Biofilm-related infections tend to progress to chronic diseases due to the resilience of oral bacteria embedded within an extracellular polymeric substance matrix that protects them from antibiotics and host defenses [14]. In the oral cavity, biofilm that is formed on restorative materials can result in secondary caries, periodontitis, and ultimately tooth loss if left untreated. Furthermore, persistent biofilms can serve as reservoirs for pathogenic microorganisms, which can enter the bloodstream and cause systemic infections or embolic complications [14,41,42,43,44]. Enzymes such as glycoside hydrolases, deoxyribonucleases, and proteases can degrade the biofilm matrix and release sessile bacteria into planktonic form, thereby enhancing their susceptibility to antibiotics and the host immune response [14,41,42,43,44].

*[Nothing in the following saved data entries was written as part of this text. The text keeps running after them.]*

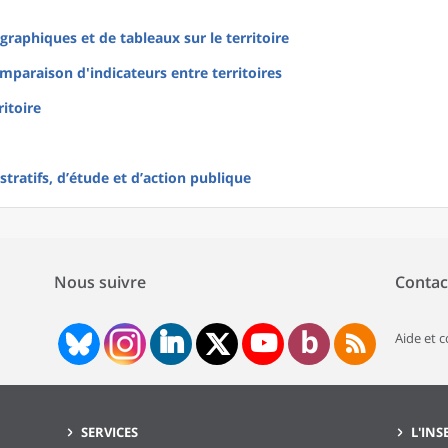
raphiques et de tableaux sur le territoire
mparaison d'indicateurs entre territoires
ritoire
tratifs, d’étude et d’action publique
Nous suivre
Contac
Aide et 
SERVICES
L'INS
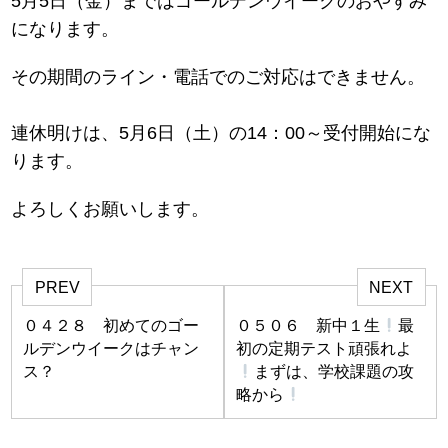
5月5日（金）まではゴールデンウイークのおやすみ
になります。
その期間のライン・電話でのご対応はできません。
連休明けは、5月6日（土）の14：00～受付開始にな
ります。
よろしくお願いします。
PREV
NEXT
０４２８ 初めてのゴー
０５０６ 新中１生
最
ルデンウイークはチャン
初の定期テスト頑張れよ
ス？
まずは、学校課題の攻
略から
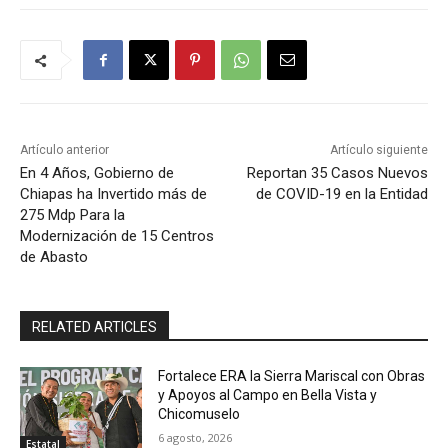
Artículo anterior
Artículo siguiente
En 4 Años, Gobierno de
Reportan 35 Casos Nuevos
Chiapas ha Invertido más de
de COVID-19 en la Entidad
275 Mdp Para la
Modernización de 15 Centros
de Abasto
RELATED ARTICLES
Fortalece ERA la Sierra Mariscal con Obras
y Apoyos al Campo en Bella Vista y
Chicomuselo
6 agosto, 2026
Estatal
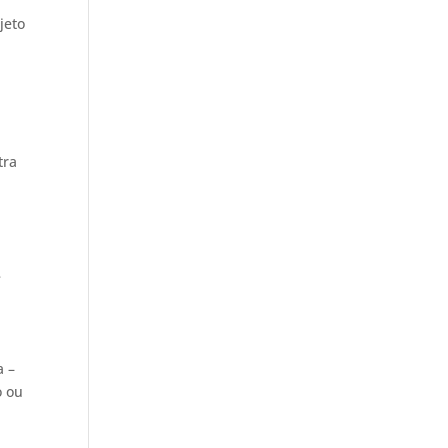
jeto
e
tra
a
e
a –
o ou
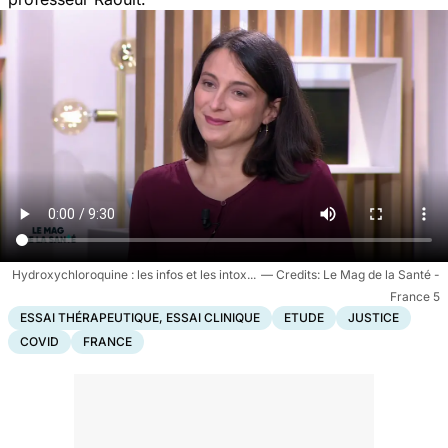
Hydroxychloroquine : les infos et les intox...
Le Mag de la Santé -
France 5
ESSAI THÉRAPEUTIQUE, ESSAI CLINIQUE
ETUDE
JUSTICE
COVID
FRANCE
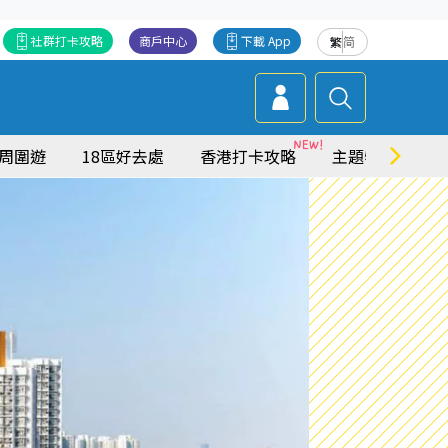
社群打卡攻略
商戶中心
下載 App
繁
简
周圍遊
18區好去處
香港打卡攻略
主題特集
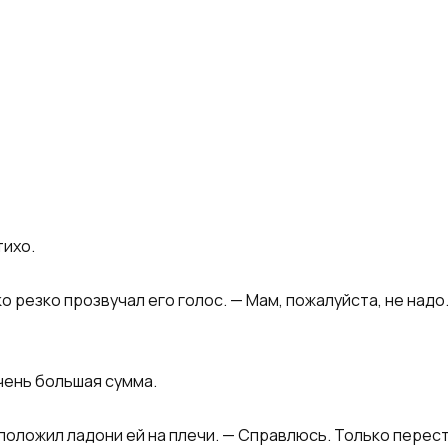
тихо.
о резко прозвучал его голос. — Мам, пожалуйста, не надо.
чень большая сумма.
и положил ладони ей на плечи. — Справлюсь. Только перес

Considering the clinical relevance of the oral environment, we evaluated the thickness and biomass of biofilms formed by human saliva on samples with different surface treatments. The glazed 4Y–TZP and AC samples exhibited biomass values of 2.4 ± 1.5 and 1.2 ± 0.0 μm³/μm², respectively, which were lower than that for AM (14.0 ± 1.1 μm³/μm²). Consistent with previous studies, glazing treatment resulted in lower surface energy, which contributed to reduced bacterial adhesion. The observed low biomass values indicate strong resistance to biofilm formation, likely due to hydration shell formation and steric repulsion effects that may delay bacterial attachment [20,21,22,23,41,42,43,44,58]. However, glazing may also increase surface porosity or introduce localized surface defects, potentially facilitating bacterial attachment in certain materials (Table 1 and Table 2). This dual effect underscores the importance of optimizing glazing protocols to minimize undesirable surface characteristics. The rejection of the null hypothesis that the surface conditions do not significantly affect biofilm formation on dental ceramics suggests that surface treatments have a beneficial effect on bacterial resistance. A key limitation of this study is that it was conducted under in vitro and ex vivo conditions. While in vitro and ex vivo models offer valuable initial insights, they cannot perfectly replicate the dynamic interactions of the oral environment, including salivary secretion, immune responses, and dietary variations. Therefore, future in vivo and clinical studies are warranted to validate the long–term antibacterial performance and clinical relevance of glazed surfaces in restorative materials.

5. Conclusions

The surface modification, such as machining, polishing, and glazing, of dental ceramics effectively influences their biological performance. Glazing significantly reduced the WCA and bulk density of dental ceramics, thereby enhancing their porosity and surface wettability. Consequently, glazed surfaces promoted HGF-1 and L–929 fibroblast attachment and proliferation, suggesting improved soft-tissue sealing around dental implants. Moreover, the glazed 4Y–TZP and AC samples exhibited lower biofilm biomass, indicating enhanced bacterial resistance compared to machined or polished surfaces. Although polishing resulted in an improved cellular response and reduced biofilm formation compared to machining, glazing demonstrated superior efficacy. Thus, optimized glazing treatment on the surface of dental ceramics can potentially prevent peri-implant diseases, improving implant restoration prognosis. Despite these promising in vitro and ex vivo results, further in vivo and clinical studies are necessary to confirm the long-term biological and antibacterial effectiveness of glazing.